The Godfather of Pizza is determined to deliver on his 2012 campaign promises, including his 9-9-9 plan (not related in any way to Pizza Hut’s $5-$5-$5 medium pizza deal plan), and his promise that since he has no clue about foreign affairs, that he will go into office and ask someone else what to do. I can imagine President Cain picking up the red phone and asking, “Hey, can I have breadsticks with that?”
If there was a contest for “Dictator of the World” for 2012, Gingrich would win hands-down. Along with Ron Paul, Gingrich is one of the only Republican candidates that doesn’t fall for idiotic media games and cliche. In a few sentences, Gingrich clearly demonstrates that he could run the United States, the United Nations, and the whole world, if he had the chance. And maybe that’s the problem with a President Gingrich. A President Gingrich makes a VP Dick Cheney look like a school girl that just wet her pants. I don’t know if I would want to live in an America with Gingrich as Presidente.
Yep, I had to look up this guy, too. Who is Huntsman? Well, he actually seems to be a less flashy and more moderate version of Romney, a little grayer, too. Of course, at the last debate he defended science which will go over well with educated independents and conservatives, but might freak out the supposed Republican base. I say supposed since it really seems like the fringe-o-las are the ones getting the media attention. Seriously, GOP, if you haven’t realized that pandering to the least educated and most prejudiced part of your party is going to lose the vote in 2012, then maybe the razor wire fence should be built around you and your whack jobs. I’m an optimist. I really believe that Americans aren’t as stupid as MSNBC and FOX make us out to be.
Full Disclaimer: I entirely plan on writing in Ron Paul for the next election unless someone shows up with a brain and a plan for the next election. Paul doesn’t have the charisma, youth, or stunning handsomeness of some of his competitors, but he actually has some different ideas. For someone that is tired of tiny soundbytes dribbling out of each candidate’s mouth like a mess of split pea baby soup, Ron Paul brings in a refreshing brand of maturity and (crazy) new ideas. Sure, he won’t be able to do half of what he wants to do when he gets the White House (ask Mr. Obama), but at least his ideas and tenacity will make a difference. Plus he’s a ob-gyn. And, ladies, you know how much you have to trust your ob-gyn. It’s more than politics when you are in stirrups. Just saying.
The latest media sweetheart is governor of Texas Rick Perry, who’s like George W. Bush on steroids. Besides enjoying the “Colbert Bump” in the recent Straw Poll, Perry reminds voters of a bull that sees red. His Texas ways will not win independents, but is welcoming to those voters that wish for the “good ole’ days” when Bush and Cheney were the ones leaking trillions of tax payer dollars per year instead of Obama.
Someone who makes the Ken doll seem like it has a lot of personality, Romney gets an “A” for charm and professional attitude, and a “D” for being the one candidate who has experience in firing hundreds of hard workers.

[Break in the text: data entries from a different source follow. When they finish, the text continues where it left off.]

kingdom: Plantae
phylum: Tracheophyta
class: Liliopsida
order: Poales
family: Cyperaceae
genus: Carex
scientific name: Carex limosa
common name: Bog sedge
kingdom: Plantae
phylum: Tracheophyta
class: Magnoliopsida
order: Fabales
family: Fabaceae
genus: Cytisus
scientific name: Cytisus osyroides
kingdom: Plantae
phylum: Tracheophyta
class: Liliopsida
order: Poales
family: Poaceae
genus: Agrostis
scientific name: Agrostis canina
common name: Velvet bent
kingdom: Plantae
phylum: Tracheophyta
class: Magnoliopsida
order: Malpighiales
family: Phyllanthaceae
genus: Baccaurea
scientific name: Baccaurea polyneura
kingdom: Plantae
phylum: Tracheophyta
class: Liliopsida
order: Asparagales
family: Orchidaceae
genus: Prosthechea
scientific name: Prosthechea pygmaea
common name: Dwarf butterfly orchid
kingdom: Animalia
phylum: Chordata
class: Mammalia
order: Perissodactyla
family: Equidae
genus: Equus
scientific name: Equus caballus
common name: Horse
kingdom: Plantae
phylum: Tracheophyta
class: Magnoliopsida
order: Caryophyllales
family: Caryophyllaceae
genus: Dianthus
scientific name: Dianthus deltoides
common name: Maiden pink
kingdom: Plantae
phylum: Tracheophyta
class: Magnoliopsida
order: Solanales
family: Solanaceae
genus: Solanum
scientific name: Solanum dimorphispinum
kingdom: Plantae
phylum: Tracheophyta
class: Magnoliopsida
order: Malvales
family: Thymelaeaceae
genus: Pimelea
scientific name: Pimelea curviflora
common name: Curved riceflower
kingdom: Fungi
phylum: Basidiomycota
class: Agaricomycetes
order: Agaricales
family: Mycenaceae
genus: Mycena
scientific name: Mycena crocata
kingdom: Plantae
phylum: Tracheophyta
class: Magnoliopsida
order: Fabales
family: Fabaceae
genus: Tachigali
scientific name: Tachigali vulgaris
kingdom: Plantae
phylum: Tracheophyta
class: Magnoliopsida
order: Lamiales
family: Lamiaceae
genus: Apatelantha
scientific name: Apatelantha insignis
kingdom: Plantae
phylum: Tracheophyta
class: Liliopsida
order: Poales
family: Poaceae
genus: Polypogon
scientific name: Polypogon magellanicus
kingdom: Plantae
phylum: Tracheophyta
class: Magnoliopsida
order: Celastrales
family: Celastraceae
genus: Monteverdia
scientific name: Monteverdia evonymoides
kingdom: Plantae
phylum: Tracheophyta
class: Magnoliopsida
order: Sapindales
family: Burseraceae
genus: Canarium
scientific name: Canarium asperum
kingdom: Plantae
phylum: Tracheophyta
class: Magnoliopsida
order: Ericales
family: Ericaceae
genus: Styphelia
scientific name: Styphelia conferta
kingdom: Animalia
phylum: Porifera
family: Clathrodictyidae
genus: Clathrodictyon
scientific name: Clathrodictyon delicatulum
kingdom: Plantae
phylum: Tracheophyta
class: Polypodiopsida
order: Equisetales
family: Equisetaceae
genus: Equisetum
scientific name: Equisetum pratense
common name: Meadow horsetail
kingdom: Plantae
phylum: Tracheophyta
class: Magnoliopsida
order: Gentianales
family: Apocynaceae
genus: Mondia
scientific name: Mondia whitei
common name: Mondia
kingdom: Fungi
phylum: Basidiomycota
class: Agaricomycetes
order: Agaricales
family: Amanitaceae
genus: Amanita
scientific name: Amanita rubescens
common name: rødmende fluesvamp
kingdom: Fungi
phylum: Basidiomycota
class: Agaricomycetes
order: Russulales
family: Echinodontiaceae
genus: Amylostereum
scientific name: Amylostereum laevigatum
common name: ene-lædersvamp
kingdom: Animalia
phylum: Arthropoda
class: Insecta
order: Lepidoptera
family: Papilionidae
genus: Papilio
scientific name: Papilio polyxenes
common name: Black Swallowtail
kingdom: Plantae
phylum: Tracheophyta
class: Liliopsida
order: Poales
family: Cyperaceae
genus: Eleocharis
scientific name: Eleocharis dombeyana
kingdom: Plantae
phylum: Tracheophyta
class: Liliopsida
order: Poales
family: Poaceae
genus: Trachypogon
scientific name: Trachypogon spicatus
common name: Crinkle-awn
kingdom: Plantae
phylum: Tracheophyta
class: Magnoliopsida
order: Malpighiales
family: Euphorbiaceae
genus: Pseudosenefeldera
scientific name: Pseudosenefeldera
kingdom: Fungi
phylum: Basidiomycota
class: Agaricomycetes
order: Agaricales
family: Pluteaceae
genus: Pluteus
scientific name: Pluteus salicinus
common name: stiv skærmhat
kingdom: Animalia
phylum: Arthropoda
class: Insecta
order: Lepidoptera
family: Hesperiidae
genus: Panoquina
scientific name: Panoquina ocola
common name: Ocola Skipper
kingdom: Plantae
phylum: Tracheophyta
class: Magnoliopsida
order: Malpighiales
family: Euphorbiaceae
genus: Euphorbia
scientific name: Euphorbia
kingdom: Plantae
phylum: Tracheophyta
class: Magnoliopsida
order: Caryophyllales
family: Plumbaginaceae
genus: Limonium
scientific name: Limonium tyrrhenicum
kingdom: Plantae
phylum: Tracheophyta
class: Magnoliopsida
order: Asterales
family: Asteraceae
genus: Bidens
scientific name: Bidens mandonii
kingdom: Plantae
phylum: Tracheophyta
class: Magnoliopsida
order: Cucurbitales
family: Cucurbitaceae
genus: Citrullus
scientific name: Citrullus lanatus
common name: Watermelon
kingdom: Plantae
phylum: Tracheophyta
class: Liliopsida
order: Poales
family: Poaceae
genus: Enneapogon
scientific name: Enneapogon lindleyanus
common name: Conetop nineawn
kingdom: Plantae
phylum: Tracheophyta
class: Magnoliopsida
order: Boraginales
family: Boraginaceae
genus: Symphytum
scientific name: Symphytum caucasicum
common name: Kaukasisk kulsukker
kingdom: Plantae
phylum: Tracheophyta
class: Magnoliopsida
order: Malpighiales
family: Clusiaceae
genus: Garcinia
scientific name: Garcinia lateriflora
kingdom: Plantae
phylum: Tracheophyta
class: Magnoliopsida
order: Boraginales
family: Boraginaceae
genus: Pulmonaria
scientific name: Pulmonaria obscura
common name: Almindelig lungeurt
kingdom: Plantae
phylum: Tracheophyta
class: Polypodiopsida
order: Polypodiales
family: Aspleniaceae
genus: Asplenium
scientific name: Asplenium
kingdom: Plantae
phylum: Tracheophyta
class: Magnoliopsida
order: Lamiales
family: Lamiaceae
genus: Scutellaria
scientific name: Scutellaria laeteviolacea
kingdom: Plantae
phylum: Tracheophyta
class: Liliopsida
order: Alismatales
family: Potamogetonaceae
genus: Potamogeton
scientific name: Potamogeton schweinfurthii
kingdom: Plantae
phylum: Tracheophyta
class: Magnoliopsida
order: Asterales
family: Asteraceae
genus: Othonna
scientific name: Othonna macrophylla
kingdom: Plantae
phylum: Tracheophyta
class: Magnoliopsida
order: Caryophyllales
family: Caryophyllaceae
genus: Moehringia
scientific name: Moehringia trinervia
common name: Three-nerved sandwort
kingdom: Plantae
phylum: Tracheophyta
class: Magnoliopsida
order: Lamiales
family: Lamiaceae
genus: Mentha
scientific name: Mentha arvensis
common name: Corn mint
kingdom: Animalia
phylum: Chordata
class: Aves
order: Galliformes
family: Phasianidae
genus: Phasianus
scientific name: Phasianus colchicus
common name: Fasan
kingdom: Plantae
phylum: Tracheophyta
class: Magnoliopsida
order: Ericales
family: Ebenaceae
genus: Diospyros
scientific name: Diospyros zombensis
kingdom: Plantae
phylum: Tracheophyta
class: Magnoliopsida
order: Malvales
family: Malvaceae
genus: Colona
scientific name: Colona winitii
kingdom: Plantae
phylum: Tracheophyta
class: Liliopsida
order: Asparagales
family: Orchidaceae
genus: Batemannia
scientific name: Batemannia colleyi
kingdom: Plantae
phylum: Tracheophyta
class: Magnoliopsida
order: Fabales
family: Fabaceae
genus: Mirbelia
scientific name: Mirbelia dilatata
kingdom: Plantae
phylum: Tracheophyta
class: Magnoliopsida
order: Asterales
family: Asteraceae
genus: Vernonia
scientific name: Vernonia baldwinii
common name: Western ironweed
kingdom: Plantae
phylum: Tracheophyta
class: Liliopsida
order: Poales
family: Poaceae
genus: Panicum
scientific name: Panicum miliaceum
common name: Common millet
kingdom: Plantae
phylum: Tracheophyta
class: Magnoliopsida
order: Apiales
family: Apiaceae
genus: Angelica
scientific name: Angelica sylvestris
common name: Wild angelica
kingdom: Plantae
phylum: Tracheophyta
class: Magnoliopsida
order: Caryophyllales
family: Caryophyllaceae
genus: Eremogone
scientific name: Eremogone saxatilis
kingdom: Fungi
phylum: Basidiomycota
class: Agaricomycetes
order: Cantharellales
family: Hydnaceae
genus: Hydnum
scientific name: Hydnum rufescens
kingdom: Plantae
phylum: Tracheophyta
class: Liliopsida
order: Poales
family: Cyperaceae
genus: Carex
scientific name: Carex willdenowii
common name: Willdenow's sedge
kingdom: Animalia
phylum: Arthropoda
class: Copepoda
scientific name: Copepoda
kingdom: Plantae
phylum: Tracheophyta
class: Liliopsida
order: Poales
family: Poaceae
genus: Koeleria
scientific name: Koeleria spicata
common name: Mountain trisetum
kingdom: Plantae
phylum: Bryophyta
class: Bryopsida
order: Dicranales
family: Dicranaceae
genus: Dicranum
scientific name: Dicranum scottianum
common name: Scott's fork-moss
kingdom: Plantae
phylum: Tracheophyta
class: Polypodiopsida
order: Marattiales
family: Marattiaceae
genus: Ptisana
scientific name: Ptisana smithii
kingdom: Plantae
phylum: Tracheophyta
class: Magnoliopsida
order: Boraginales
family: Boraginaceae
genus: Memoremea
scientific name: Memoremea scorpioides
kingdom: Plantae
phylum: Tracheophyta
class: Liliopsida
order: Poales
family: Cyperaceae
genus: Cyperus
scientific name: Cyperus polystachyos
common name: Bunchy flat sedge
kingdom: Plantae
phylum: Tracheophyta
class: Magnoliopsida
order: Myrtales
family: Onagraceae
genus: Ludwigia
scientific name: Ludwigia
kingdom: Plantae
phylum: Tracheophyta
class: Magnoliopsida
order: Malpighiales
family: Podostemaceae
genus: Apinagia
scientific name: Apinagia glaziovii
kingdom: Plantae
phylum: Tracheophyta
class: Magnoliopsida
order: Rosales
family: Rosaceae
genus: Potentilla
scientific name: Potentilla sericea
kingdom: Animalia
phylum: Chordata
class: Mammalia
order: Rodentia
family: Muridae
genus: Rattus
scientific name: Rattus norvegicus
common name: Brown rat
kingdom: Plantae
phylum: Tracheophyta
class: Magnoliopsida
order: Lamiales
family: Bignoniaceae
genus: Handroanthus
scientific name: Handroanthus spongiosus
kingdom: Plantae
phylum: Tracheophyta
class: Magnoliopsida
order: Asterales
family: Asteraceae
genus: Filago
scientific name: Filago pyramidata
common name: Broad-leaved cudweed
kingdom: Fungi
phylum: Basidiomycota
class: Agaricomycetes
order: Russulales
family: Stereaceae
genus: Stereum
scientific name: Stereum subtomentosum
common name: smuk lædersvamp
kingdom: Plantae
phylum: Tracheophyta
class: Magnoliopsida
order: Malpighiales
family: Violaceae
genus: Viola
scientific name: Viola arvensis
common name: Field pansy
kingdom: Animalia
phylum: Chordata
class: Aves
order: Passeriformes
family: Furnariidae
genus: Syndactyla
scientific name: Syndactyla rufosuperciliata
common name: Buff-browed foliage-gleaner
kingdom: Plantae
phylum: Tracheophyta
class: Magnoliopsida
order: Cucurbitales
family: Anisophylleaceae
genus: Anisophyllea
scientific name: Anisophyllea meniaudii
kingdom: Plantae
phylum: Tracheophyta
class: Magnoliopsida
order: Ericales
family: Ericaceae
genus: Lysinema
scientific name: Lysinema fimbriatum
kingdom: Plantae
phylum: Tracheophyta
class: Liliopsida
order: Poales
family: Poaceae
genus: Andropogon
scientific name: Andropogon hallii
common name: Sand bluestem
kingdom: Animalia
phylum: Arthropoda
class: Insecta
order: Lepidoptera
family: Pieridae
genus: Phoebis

The only job building he knows how to do is his own. Yet, he fits the bill for the old 1950s Superman idea of President. So if dashing and handsome and capable of changing in a telephone booth in 60 seconds flat is your qualification for President, Mitt Romney might be your candidate.
For those of you who think I missed out on Kermit the Frog Impersonator Santorum or Reality Show legend Donald Trump or even Palin coming out of the woodwork like fungus in a flooded basement, I purposely omitted these folks. This isn’t a beauty contest or student president contest. This is a real election that hopefully will end up with a real president.
Let’s just hope this Republican circus leaves town before the 2012 election. Otherwise, we better get ready for another four years of the same old show.